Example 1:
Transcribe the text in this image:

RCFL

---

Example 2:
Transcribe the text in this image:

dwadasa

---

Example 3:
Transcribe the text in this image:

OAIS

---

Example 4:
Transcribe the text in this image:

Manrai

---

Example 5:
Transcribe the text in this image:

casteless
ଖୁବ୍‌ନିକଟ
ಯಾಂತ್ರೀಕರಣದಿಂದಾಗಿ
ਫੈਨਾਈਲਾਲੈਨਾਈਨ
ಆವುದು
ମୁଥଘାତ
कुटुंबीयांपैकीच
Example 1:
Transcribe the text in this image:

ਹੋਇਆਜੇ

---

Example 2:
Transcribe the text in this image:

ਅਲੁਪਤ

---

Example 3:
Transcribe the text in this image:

■ Activity: Copy the entries word for word. Leave nothing out.

■ Finished exercise:
Example 1:
Transcribe the text in this image:

RCFL

---

Example 2:
Transcribe the text in this image:

dwadasa

---

Example 3:
Transcribe the text in this image:

OAIS

---

Example 4:
Transcribe the text in this image:

Manrai

---

Example 5:
Transcribe the text in this image:

casteless
ଖୁବ୍‌ନିକଟ
ಯಾಂತ್ರೀಕರಣದಿಂದಾಗಿ
ਫੈਨਾਈਲਾਲੈਨਾਈਨ
ಆವುದು
ମୁଥଘାତ
कुटुंबीयांपैकीच
Example 1:
Transcribe the text in this image:

ਹੋਇਆਜੇ

---

Example 2:
Transcribe the text in this image:

ਅਲੁਪਤ

---

Example 3:
Transcribe the text in this image:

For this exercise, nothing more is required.